The Islamic summit has drawn political figures and heads of state from countries spanning Africa, the Middle East and Asia. They come with widely varying policies and priorities, but share a common reverence for the Al-Aqsa mosque, known as the first "Qibla" because Muslims prayed toward it before the cube-shaped Kaaba in Mecca.
The meeting began after midnight and ran into the early hours Saturday due to evening prayers and day-long fasting during the holy month of Ramadan.
Saudi Arabia's effort to bring leaders to Mecca reflects the kingdom's desire to project a unified Muslim and Arab position on Iran to isolate it internationally.
Iranian Foreign Ministry spokesman Abbas Mousavi said Tehran regrets "Saudi Arabia's abuse of its privilege as the host" of the OIC "to sow division between Islamic and regional countries."
The summit follows two emergency Arab meetings the night before in Mecca criticizing Iran's behavior and influence in countries like Syria, Iraq and Lebanon.
Presenting a unified stance on Iran faces obstacles within OIC member-states, which includes Iran. Pakistan's Prime Minister Imran Khan, who is attending the summit, has sought good ties with both Saudi Arabia and Iran, for example.

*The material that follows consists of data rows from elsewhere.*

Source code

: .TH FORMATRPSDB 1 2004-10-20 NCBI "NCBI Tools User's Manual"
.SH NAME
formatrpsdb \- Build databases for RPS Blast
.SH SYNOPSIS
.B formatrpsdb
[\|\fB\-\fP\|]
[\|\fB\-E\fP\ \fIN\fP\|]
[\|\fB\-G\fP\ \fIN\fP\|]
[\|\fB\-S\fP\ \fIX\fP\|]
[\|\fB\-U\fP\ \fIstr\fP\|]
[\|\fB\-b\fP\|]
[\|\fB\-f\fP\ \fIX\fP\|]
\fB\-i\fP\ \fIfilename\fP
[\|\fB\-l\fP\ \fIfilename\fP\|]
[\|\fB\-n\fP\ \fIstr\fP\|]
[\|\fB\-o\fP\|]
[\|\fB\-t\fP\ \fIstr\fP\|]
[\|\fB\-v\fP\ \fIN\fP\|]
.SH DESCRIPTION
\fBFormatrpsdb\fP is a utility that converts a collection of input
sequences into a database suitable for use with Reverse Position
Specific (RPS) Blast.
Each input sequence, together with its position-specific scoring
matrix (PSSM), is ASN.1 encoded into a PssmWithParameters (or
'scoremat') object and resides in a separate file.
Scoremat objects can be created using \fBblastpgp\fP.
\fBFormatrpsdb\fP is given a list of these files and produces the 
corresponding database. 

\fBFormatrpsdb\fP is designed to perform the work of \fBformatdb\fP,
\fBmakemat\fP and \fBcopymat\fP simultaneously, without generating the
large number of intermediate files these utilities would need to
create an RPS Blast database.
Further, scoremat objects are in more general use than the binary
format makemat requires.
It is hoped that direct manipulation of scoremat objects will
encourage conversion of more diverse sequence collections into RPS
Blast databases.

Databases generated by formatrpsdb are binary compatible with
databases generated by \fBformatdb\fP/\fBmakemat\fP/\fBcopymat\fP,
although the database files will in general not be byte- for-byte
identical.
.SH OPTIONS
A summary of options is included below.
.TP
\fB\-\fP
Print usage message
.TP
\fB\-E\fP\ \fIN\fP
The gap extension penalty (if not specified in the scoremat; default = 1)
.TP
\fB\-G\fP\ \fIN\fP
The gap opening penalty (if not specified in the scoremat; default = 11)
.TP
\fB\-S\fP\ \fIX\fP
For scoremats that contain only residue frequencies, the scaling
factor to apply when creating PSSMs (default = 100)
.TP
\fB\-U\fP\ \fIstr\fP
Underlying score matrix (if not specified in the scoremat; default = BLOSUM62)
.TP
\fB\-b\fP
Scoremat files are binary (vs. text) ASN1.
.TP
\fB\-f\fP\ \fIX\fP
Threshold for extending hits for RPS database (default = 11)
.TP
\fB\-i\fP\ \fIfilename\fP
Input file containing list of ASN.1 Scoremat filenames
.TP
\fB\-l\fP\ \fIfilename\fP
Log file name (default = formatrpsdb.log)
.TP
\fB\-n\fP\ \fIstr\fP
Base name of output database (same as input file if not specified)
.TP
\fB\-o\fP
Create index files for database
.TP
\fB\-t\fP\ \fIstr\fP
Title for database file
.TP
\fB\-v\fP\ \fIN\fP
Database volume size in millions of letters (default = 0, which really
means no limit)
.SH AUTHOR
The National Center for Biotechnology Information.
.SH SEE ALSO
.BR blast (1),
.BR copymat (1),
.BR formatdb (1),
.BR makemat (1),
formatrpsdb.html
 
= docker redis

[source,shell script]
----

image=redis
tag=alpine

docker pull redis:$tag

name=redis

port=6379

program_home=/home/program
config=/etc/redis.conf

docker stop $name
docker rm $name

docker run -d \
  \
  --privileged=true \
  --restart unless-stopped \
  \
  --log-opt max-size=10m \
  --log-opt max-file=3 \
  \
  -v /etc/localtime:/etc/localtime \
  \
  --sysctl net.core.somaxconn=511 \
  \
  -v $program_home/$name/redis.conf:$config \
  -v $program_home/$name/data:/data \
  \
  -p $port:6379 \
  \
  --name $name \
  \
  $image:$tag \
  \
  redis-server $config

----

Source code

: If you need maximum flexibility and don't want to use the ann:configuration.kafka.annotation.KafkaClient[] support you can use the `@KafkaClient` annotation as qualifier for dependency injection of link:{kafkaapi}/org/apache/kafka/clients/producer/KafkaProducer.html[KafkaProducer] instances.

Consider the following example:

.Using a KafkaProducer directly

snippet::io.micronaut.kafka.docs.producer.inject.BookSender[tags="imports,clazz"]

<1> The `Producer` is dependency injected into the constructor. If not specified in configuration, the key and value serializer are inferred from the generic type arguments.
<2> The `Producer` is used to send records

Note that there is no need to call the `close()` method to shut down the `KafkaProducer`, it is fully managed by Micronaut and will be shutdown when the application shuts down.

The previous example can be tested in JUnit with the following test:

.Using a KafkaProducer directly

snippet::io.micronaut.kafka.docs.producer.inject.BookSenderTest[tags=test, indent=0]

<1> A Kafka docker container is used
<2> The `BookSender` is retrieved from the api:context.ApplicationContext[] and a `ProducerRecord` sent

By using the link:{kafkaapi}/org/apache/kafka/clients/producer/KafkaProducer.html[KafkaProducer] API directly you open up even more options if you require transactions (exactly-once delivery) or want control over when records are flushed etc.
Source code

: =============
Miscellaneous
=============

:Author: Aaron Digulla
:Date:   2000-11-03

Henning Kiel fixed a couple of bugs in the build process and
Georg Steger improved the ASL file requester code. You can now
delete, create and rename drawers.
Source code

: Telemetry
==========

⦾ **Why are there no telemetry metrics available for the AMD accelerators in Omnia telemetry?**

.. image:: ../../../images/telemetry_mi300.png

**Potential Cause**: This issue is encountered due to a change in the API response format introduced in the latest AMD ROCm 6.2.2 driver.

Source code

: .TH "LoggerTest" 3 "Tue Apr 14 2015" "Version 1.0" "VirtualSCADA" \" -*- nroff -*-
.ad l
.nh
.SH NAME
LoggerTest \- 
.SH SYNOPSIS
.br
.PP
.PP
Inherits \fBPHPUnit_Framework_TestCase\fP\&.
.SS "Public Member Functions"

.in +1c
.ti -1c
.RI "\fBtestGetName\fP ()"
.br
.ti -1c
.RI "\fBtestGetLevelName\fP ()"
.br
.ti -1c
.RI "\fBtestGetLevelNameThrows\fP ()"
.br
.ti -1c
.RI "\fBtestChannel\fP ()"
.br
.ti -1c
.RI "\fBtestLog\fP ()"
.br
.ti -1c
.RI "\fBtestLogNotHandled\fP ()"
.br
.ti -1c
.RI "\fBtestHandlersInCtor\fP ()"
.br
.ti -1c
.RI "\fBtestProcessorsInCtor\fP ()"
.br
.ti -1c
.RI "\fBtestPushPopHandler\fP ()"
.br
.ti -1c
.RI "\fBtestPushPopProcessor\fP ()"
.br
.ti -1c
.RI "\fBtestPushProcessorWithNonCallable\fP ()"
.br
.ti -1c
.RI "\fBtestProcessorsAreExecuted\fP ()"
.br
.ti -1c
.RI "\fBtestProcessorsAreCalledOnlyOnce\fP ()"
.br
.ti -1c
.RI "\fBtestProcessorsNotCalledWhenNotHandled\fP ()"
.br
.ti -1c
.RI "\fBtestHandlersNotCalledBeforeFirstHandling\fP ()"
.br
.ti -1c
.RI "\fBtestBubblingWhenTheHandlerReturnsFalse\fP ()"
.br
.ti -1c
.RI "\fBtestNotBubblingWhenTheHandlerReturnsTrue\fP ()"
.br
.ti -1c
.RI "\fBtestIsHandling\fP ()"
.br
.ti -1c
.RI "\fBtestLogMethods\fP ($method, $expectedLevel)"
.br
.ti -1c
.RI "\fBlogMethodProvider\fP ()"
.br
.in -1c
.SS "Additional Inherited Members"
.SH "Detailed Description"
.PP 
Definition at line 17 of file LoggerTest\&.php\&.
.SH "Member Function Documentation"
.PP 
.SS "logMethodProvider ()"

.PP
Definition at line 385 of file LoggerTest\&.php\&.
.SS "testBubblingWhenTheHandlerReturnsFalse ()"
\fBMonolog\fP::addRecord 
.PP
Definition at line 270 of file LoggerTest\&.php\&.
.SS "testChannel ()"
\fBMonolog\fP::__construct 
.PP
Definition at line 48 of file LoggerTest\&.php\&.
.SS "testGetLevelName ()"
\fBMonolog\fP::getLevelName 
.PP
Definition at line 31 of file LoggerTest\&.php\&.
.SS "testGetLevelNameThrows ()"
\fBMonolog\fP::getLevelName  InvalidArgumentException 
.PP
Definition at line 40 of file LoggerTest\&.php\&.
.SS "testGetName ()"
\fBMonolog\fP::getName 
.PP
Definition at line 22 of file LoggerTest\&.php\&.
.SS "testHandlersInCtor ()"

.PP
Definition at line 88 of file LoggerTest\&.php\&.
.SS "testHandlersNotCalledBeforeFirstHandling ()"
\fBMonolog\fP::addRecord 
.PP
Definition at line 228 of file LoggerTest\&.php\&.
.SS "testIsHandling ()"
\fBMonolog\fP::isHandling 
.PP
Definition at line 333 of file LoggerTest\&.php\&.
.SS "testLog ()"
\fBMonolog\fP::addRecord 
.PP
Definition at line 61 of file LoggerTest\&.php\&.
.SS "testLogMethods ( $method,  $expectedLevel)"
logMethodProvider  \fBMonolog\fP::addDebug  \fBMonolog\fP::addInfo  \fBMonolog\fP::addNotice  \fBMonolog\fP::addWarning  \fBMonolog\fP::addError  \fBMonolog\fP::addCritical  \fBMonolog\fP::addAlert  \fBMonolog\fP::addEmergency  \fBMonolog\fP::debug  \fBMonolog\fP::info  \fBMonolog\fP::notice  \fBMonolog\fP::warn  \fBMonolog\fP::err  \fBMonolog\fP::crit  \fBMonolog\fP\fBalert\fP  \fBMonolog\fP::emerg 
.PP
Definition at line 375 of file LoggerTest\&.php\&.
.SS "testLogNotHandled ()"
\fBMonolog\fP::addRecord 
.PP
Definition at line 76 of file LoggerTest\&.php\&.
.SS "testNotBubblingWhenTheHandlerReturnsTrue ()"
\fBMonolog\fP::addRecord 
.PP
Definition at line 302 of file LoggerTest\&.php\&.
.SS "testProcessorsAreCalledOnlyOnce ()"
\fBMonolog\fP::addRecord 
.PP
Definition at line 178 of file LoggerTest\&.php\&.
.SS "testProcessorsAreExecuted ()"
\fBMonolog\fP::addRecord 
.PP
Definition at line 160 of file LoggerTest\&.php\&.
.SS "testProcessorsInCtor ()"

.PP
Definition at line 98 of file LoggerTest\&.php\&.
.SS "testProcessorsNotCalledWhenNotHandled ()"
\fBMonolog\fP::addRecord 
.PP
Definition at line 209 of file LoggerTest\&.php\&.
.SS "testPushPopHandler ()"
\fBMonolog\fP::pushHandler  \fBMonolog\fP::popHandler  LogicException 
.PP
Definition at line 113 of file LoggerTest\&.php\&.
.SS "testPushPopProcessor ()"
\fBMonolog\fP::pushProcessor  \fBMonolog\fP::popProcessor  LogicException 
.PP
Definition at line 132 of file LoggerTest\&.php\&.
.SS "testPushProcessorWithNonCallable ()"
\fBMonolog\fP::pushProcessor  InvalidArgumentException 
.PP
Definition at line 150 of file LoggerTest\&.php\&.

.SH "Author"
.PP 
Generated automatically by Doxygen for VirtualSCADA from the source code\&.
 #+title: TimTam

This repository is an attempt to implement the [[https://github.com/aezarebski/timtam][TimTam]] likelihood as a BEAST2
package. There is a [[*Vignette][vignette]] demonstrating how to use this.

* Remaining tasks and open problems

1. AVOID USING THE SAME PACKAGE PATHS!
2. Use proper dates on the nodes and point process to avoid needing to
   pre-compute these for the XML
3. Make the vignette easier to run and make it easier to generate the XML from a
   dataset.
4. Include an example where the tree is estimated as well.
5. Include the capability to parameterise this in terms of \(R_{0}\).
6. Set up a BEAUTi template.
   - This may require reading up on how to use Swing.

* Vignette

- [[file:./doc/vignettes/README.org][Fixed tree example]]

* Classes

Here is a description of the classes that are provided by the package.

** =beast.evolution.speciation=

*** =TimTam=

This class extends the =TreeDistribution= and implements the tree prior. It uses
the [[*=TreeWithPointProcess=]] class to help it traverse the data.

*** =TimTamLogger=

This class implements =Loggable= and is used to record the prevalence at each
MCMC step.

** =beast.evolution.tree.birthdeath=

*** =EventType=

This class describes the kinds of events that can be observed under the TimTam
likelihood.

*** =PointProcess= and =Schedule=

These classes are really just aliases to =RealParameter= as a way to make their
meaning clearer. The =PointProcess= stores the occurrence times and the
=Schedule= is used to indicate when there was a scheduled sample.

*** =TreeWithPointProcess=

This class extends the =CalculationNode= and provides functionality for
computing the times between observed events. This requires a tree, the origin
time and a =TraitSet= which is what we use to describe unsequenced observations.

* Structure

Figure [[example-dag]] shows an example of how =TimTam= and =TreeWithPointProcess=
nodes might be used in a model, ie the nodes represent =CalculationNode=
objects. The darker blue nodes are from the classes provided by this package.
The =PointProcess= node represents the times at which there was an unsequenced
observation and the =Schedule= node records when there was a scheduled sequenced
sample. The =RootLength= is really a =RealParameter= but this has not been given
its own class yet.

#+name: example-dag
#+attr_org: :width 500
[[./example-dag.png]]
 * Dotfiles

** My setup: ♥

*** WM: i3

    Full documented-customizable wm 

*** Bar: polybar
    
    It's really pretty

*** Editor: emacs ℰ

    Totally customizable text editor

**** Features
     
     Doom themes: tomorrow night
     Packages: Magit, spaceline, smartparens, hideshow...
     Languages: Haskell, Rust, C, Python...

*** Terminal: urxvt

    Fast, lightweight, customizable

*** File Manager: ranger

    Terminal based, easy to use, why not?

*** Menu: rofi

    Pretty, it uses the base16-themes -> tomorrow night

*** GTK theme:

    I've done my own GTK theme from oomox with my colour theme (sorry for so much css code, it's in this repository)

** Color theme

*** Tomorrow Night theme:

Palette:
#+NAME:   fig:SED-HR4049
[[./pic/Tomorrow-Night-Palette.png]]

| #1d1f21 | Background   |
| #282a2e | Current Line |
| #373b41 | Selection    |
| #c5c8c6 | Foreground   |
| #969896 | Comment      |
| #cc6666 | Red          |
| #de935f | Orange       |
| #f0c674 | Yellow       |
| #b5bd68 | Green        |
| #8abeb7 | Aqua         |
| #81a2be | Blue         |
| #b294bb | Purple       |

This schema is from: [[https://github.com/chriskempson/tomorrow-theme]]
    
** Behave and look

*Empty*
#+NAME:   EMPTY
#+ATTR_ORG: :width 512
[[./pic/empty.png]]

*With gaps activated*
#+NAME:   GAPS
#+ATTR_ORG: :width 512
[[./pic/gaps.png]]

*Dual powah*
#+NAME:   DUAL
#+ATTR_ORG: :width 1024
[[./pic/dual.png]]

The leader of the Iranian-backed Hezbollah group told supporters in Lebanon on Friday that the Mecca summits are a Saudi call for help from Arab countries after Saudi Arabia failed to win in Yemen, where the kingdom and its allies have been at war since 2015 against Iranian-allied Yemeni rebels.
"It is a sign of failure," Hassan Nasrallah said. "These summits are calls for help ...that express the failure and the inabilities in confronting the Yemeni army, popular resistance and people."